Why am I talking about Social Security now, when health care is sucking up nearly all the oxygen in our nation's capital? Because Social Security is a big deal, providing a majority of the income for more than half of Americans 65 and up and also supporting millions of people with disabilities and survivors of deceased workers. And because the collapse of stock prices and home values makes Social Security retirement benefits far more important than they were during the highs of a few years ago. And because the problems aren't that hard to solve if we look at Social Security realistically instead of treating it as a sacred, untouchable program (liberals) or a demonic plot to make people dependent on government (conservatives).

Finally, this is a good time to discuss Social Security because the Obama folks say it's next on the agenda, after health care. No one at the White House, the Treasury Department or the Social Security Administration would discuss specifics, however.

It ought to tell you something that Peter Orszag, director of the White House Office of Management and Budget, is a noted Social Security scholar. Alas, he wouldn't tell me what he plans to propose. "Health care first" was all he'd say.

I'd like to show you that Social Security has a real and growing cash problem even as its trust fund is getting bigger than ever, explain how the program really works, and -- immodest though it may seem -- propose a few solutions.

The Cash Problem

How can Social Security possibly need a bailout when, by Washington rules, it's "solvent" for another 26 years? To understand the problem, look at me. I'll turn 66 next year, which makes me and my wife eligible for full Social Security benefits. They'll be about $42,000 a year for the both of us starting Jan. 1, 2011, and are scheduled to rise as the consumer price index does.

Social Security, which analyzed my situation, values those promised (but not legally binding) benefits at a bit more than $600,000. That is a lot of money, but Social Security is way ahead of us because the value of our benefits is far less than the Social Security taxes we and our employers will have paid by the end of next year, plus the interest Social Security will have earned on that money in the decades since we started working. Those taxes and interest will total more than $800,000 by Dec. 31, 2010. For example, the $5.18 my employer and I paid in 1961 -- the year I got my card -- will have grown to $140 by next year.

I don't have a problem with this disparity. One of the principles of Social Security is that higher-paid folks like me support the lower-paid. That's as it should be, given that the Social Security tax (12.4 percent of covered wages, split equally between employer and employee) is regressive, far more costly as a percentage of income to a $40,000-a-year worker than it is to me. According to the Tax Policy Institute, five of six U.S. workers pay more in Social Security tax (including the employer's portion) than in federal income tax -- something that makes it especially important (and only fair) to preserve the program for lower earners, who get old-age benefits of up to 90 percent of their covered wages, while I get only 28 percent.
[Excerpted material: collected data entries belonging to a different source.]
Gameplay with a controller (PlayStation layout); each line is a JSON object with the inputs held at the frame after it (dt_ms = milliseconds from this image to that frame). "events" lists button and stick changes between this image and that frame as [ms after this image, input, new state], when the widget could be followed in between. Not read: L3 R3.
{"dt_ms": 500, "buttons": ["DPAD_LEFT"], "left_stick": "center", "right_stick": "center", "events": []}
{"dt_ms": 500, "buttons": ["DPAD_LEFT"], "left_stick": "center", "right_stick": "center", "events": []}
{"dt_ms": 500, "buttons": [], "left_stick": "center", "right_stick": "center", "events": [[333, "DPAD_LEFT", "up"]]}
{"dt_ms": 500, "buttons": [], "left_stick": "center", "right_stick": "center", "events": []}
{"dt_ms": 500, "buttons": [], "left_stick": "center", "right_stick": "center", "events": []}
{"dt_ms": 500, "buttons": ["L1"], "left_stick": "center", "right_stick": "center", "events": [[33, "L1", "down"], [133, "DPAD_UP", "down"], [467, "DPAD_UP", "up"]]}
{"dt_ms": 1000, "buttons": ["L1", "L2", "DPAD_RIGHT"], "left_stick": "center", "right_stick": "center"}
How can my wife and I pose a problem to Social Security when our benefits are valued at $600,293, while our tax payments plus interest will total $804,686? Answer: Because the obligation is real, but the $800,000-plus asset is illusory, consisting solely of government IOUs to itself.

Now, let's step back a bit -- to 1935, actually -- to see how we got into this mess. President Franklin D. Roosevelt set up Social Security as an intergenerational social-insurance plan, under which today's workers support their parents (and those with disabilities and workers' survivors) in the hope that their children will in turn support them. It's not a pension fund. It's not an insurance company.